Goal of the exercise: If a line in the data contains "medier", copy it out.

[Page images and extracted text]
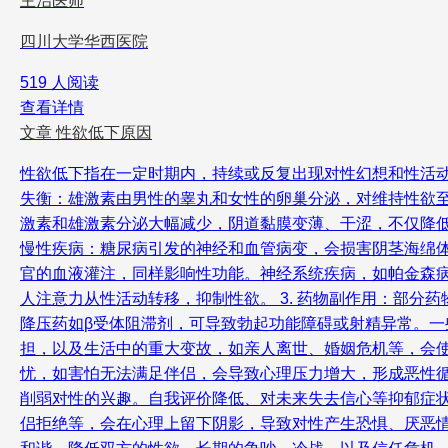
主治医师
四川大学华西医院
519 人阅读
查看详情
文章
性欲低下原因
性欲低下指在一定时期内，持续或反复出现对性幻想和性活动
失衡：雄激素由男性的睾丸和女性的卵巢分泌，对维持性欲
激素和雄激素分泌大幅减少，阴道黏膜变薄、干涩，不仅降低
慢性疾病：糖尿病引发的神经和血管病变，会损害阴茎海绵
官的血液灌注，同样影响性功能。神经系统疾病，如帕金森
人注意力从性活动转移，抑制性欲。 3. 药物副作用：部分
降压药如β受体阻滞剂，可导致勃起功能障碍或射精异常。一些
担，以及生活中的重大变故，如亲人离世、婚姻危机等，会
忧，如害怕无法满足伴侣，会导致心理压力增大，形成恶性循
削弱对性的兴趣。自我评价降低、对未来失去信心等抑郁症状
侣拒绝等，会在心理上留下阴影，导致对性产生恐惧、厌恶情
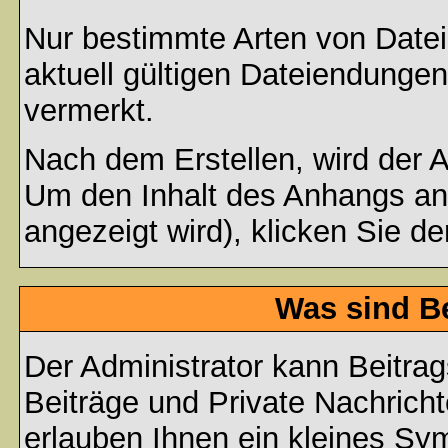
Nur bestimmte Arten von Date
aktuell gültigen Dateiendungen
vermerkt.
Nach dem Erstellen, wird der 
Um den Inhalt des Anhangs anz
angezeigt wird), klicken Sie d
Was sind B
Der Administrator kann Beitr
Beiträge und Private Nachricht
erlauben Ihnen ein kleines Sy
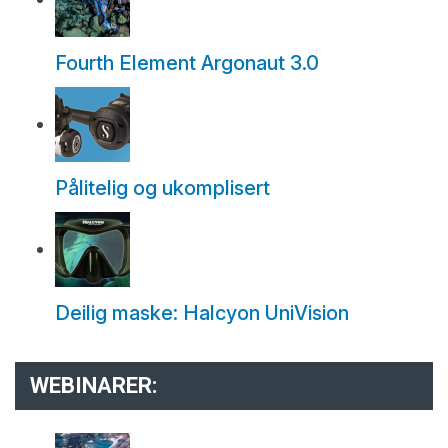
Fourth Element Argonaut 3.0
Pålitelig og ukomplisert
Deilig maske: Halcyon UniVision
WEBINARER:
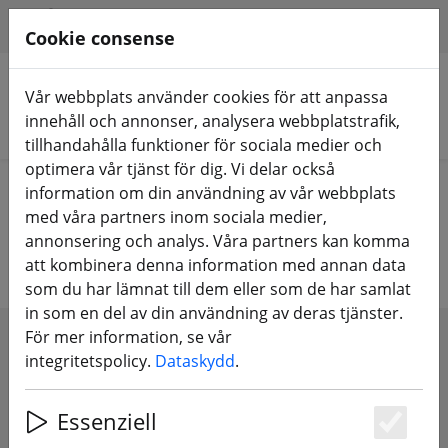
HILFE & SUPPORT
SV
Cookie consense
Vår webbplats använder cookies för att anpassa
innehåll och annonser, analysera webbplatstrafik,
Sök produkter
tillhandahålla funktioner för sociala medier och
optimera vår tjänst för dig. Vi delar också
Home
Propeller
Liten propeller
information om din användning av vår webbplats
med våra partners inom sociala medier,
Liten propeller
annonsering och analys. Våra partners kan komma
att kombinera denna information med annan data
som du har lämnat till dem eller som de har samlat
in som en del av din användning av deras tjänster.
För mer information, se vår
SHOW FILTERS
integritetspolicy.
Dataskydd
.
Essenziell
Es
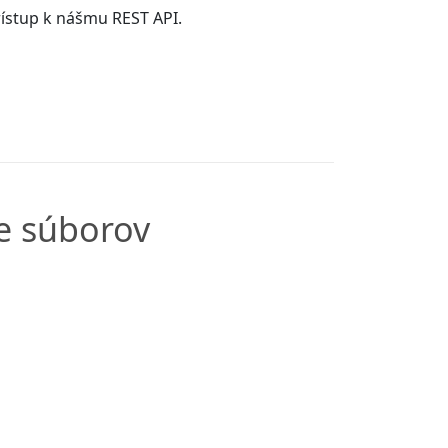
prístup k nášmu REST API.
e súborov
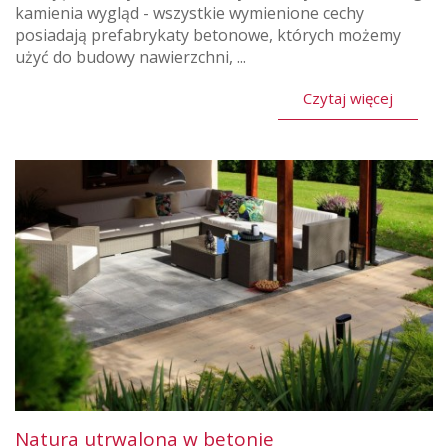
kamienia wygląd - wszystkie wymienione cechy
posiadają prefabrykaty betonowe, których możemy
użyć do budowy nawierzchni, ...
Czytaj więcej
Natura utrwalona w betonie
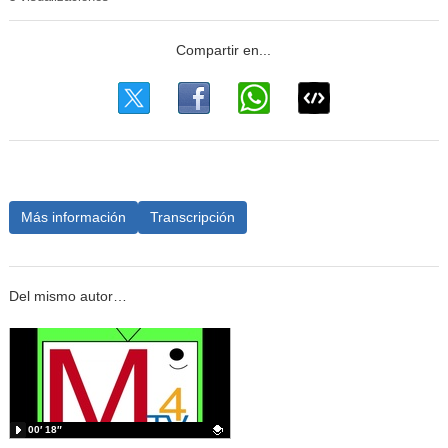
Más información
Transcripción
Del mismo autor…
00′ 18″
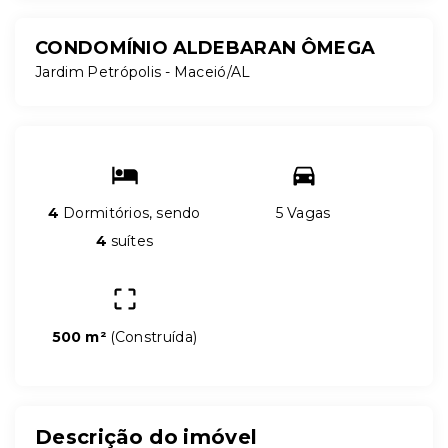
CONDOMÍNIO ALDEBARAN ÔMEGA
Jardim Petrópolis - Maceió/AL
4
Dormitórios, sendo
5 Vagas
4
suítes
500 m²
(
Construída
)
Descrição do imóvel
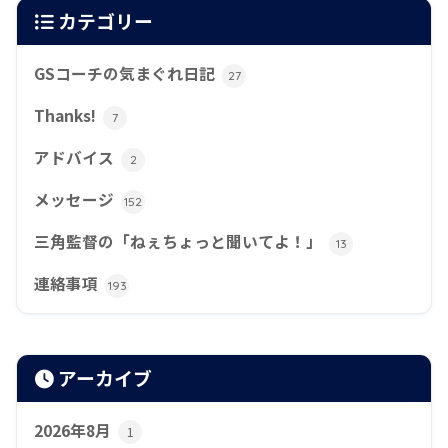
カテゴリー
GSコーチの気まぐれ日記
27
Thanks!
7
アドバイス
2
メッセージ
152
三角監督の「ねぇちょっと聞いてよ！」
13
連絡事項
193
アーカイブ
2026年8月
1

Answer to this exercise:
tillhandahålla funktioner för sociala medier och
med våra partners inom sociala medier,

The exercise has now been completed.